Matthew 9:35-10:1, 5-8
When he saw the crowds, he had compassion for them, because they were harassed and helpless, like sheep without a shepherd. Then he said to his disciples, “The harvest is plentiful, but the laborers are few; therefore ask the Lord of the harvest to send out laborers into his harvest.”
I have always considered myself a practical, big picture person. I think the marriage is more important than the wedding (I would have eloped if it were up to me). I think expensive baby photo shoots are overdone, given that your child will quickly grow and change and you will want to capture those looks as well. I think an old car works just fine, so why buy a new one when I don’t have a car payment? So if I prefer to focus on the long road in my own life, why is it that I have given myself permission to treat Advent with such a short term view—like it is all about a baby on a silent night?

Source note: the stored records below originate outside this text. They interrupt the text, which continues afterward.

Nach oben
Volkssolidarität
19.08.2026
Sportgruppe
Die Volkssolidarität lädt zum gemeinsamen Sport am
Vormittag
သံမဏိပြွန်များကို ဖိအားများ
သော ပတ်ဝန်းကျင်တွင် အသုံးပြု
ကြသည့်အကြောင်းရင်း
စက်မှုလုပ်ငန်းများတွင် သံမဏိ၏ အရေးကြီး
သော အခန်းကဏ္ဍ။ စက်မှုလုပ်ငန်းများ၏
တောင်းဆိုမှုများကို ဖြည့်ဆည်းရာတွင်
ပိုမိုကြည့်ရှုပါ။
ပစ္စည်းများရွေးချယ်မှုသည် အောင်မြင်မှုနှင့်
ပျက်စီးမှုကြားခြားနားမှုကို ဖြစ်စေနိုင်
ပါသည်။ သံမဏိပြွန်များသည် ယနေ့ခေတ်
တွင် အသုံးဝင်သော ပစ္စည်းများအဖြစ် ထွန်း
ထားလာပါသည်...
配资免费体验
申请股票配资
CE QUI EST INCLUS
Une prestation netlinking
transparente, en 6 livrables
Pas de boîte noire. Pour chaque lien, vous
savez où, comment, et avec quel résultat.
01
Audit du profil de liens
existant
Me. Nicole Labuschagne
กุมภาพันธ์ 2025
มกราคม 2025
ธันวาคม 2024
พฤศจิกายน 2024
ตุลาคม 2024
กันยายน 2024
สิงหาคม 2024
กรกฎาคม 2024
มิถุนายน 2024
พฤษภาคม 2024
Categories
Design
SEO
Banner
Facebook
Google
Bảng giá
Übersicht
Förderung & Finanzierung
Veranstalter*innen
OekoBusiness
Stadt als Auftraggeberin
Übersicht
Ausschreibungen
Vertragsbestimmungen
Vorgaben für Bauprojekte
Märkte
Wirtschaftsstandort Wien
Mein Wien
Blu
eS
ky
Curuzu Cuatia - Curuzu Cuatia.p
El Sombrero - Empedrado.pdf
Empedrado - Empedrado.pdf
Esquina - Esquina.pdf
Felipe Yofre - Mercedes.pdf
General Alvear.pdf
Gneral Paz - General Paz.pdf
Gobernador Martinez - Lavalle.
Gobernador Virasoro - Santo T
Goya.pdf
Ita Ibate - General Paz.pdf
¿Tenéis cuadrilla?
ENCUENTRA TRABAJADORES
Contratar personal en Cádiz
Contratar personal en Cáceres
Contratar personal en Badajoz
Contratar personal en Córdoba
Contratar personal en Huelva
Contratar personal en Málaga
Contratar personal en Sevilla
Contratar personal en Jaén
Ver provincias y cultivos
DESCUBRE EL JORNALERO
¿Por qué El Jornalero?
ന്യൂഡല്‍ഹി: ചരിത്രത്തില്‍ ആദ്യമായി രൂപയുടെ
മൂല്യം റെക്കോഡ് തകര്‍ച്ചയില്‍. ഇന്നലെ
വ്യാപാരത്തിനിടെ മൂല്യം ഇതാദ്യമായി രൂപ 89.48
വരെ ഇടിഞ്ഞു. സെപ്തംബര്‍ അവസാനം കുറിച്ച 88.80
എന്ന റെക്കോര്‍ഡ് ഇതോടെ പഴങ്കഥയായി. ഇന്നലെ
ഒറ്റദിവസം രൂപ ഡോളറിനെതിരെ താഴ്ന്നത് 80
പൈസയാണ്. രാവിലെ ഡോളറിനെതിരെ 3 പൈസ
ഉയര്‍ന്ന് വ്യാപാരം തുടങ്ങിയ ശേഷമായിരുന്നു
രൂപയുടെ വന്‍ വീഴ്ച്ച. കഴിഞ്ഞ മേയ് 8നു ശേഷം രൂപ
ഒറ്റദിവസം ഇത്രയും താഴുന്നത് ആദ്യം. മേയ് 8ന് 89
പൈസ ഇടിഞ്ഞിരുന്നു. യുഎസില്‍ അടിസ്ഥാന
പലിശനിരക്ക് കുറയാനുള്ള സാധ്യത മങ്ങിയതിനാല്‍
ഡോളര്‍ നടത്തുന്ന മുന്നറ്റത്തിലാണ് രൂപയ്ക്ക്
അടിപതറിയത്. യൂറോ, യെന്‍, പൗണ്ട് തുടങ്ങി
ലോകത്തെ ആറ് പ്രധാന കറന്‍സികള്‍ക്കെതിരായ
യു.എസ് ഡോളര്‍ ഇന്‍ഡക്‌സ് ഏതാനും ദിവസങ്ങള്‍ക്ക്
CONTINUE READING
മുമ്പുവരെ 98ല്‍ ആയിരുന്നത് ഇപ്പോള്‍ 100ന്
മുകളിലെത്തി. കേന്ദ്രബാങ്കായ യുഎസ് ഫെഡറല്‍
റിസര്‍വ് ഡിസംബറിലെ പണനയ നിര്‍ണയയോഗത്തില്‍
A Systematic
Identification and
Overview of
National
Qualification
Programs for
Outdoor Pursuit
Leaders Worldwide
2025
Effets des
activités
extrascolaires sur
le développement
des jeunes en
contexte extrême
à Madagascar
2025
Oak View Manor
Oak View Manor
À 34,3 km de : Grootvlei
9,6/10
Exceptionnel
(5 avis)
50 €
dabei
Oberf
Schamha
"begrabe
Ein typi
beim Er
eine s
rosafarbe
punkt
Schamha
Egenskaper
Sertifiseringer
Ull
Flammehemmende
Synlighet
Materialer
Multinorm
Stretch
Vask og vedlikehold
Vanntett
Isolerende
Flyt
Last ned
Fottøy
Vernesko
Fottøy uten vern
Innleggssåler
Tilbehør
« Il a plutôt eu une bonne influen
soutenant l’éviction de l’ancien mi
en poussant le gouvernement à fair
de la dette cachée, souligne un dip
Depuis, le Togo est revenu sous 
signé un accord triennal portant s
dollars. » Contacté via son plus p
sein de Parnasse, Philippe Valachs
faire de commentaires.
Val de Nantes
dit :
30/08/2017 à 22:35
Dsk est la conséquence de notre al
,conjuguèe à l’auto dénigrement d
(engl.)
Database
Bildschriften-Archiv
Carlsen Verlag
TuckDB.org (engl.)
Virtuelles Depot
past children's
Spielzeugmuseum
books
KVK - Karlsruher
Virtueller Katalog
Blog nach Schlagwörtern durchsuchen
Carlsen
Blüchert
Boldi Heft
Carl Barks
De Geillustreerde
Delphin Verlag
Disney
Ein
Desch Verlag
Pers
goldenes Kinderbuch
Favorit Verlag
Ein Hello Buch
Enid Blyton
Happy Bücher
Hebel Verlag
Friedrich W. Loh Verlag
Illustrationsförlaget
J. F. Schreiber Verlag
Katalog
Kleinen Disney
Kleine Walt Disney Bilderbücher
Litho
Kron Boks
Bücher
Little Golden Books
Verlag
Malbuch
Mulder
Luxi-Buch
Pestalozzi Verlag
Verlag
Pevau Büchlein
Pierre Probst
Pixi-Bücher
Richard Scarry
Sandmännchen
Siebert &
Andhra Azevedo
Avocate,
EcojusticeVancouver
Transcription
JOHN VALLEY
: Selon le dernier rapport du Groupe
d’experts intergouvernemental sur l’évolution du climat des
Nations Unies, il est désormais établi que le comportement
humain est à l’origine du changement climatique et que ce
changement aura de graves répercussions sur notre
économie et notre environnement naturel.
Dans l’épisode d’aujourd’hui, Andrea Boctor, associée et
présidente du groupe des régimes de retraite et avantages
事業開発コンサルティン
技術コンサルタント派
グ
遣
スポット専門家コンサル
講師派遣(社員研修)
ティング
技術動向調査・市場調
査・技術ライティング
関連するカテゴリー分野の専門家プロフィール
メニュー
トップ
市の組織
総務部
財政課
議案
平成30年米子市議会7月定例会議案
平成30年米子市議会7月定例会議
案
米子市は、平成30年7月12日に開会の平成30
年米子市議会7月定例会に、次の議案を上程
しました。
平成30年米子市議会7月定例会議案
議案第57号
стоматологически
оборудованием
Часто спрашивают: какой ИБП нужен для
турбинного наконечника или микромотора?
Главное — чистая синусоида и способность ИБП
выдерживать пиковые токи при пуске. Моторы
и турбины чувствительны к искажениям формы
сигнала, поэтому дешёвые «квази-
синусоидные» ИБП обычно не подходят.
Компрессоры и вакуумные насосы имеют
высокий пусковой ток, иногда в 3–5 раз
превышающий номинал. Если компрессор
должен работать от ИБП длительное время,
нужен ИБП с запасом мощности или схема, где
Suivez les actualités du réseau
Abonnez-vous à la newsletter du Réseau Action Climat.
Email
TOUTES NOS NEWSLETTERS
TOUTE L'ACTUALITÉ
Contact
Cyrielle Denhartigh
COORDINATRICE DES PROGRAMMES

Today’s scripture was a choice from Isaiah (predicting better times and reminding us of a gracious, present God), or this uncomfortable Matthew scripture reminding the disciples of the labor needed to do God’s will and spread God’s love. Honestly, Isaiah would fit in easily with my comfortable Advent narrative (The baby has arrived! Now all will be well!). But I need to lean into the Matthew scripture. Jesus is such a radical, loving person. He sees crowds of helpless people and feels compassion. The uncomfortable part in this story is that we are supposed to be the laborers of the harvest. This baby that we celebrate so much in December is now pushing us out of our comfort zones and putting us to work (with strangers, no less!). He was sent to us so that we may fully understand the love of God and then share it with the world.
Yes, Advent is about the arrival of Jesus, but we celebrate this because of who Jesus was to mankind, not because of a single, holy night. We are not just celebrating a new baby—we are celebrating a new way. A new way where everyone is important. Where everyone deserves to experience the love of God through another human being. Where healing and compassion are given or received without payment.
If there is ever a time to look at the bigger picture, I think I need to do it with Advent. The birth is only the beginning!